- PROBLEMS AND TASKS:
A. According to the article about the short film What Did Jack Do?, where did the film premiere?
B. Render this sentence from the article about the short film What Did Jack Do? in Spanish: "It was later released to Netflix on January 20, 2020."
C. Pick up the article about the short film What Did Jack Do? right after its final sentence and write the next stretch of it.

- SELECTED PASSAGE:
*** Begin section ***
What Did Jack Do? is a 2017 American black-and-white short film written and directed by David Lynch. It premiered on November 8, 2017, at the Fondation Cartier pour l'Art Contemporain in Paris. It was later released to Netflix on January 20, 2020. In the film, a detective (played by Lynch) interrogates a capuchin monkey who possibly committed a murder.

Plot
The film's synopsis reads "In a locked down train station, a homicide detective conducts an interview with a tormented monkey."

Cast
 "Jack Cruz" as the monkey (credited as "Himself")
 David Lynch as Detective
 "Toototabon" as herself, a chicken
 Emily Stofle as Waitress

Production
Lynch first mentioned the project in December 2014, in an interview about his upcoming work recorded during his "Naming" exhibition at the Middlesbrough Institute of Modern Art: "Right now I'm mostly writing [Twin Peaks], I've got a painting going and I'm building a chair. I love to build things and this is for a monkey film. I'm working with a monkey named Jack and that'll come out sometime. It is not a chimpanzee, the monkey came from South America."
*** End section ***
- GIVEN MATERIAL:
*** Begin section ***
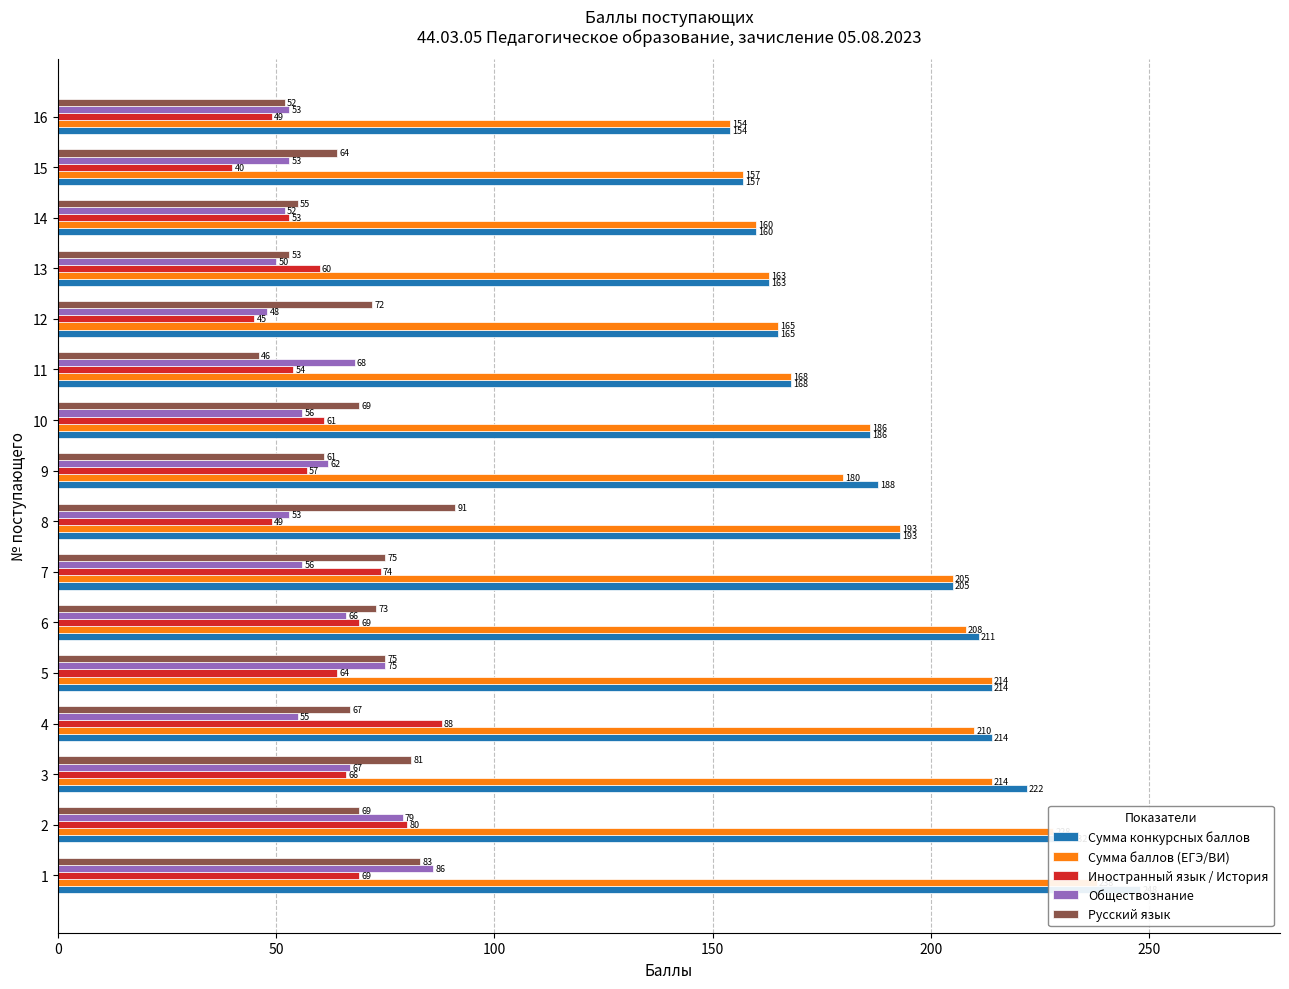

Is the value of Иностранный язык / История at 4 greater than the value of Сумма баллов (ЕГЭ/ВИ) at 9?

No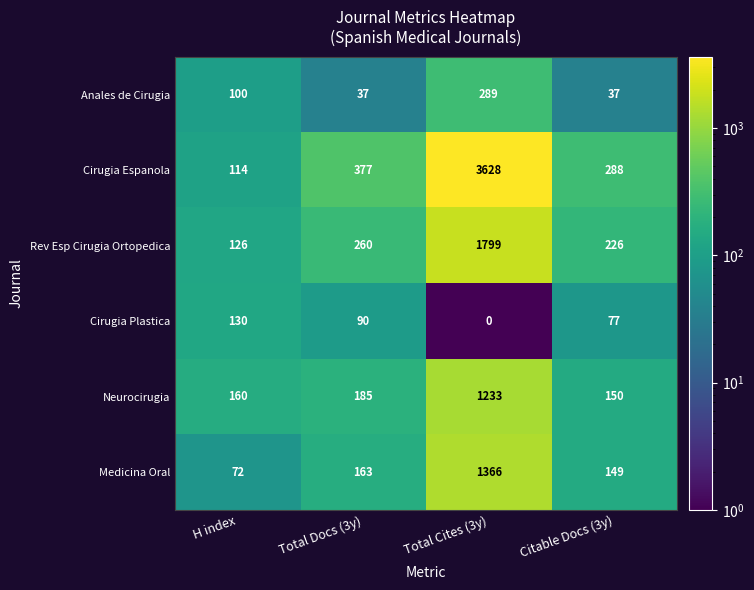

Rank the categories by Medicina Oral value from lowest to highest.

H index, Citable Docs (3y), Total Docs (3y), Total Cites (3y)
*** End section ***
- RESPONSES BY TASK:
A. It premiered at the Fondation Cartier pour l'Art Contemporain in Paris.

B. Más tarde se estrenó en Netflix el 20 de enero de 2020.

C.
The film was eventually shot in 2016, and premiered on November 8, 2017 at the Fondation Cartier pour l'Art Contemporain in Paris, as part of the launch of Lynch's Nudes photo book published by the Fondation. Lynch had talked about the premiere during an interview with the Cahiers du cinéma recorded on October 30, 2017, and published in December: "I will be in Paris for the release of this book. I will sign copies at the Paris Photo fair. And then I will show my "monkey film" at the Fondation Cartier. It's a strange film of 17 minutes". On May 20, 2018, the short had its U.S. premiere during Lynch's "Festival of Disruption" in New York. On January 20, 2020, the date of Lynch's 74th birthday, the short was made available for streaming to Netflix.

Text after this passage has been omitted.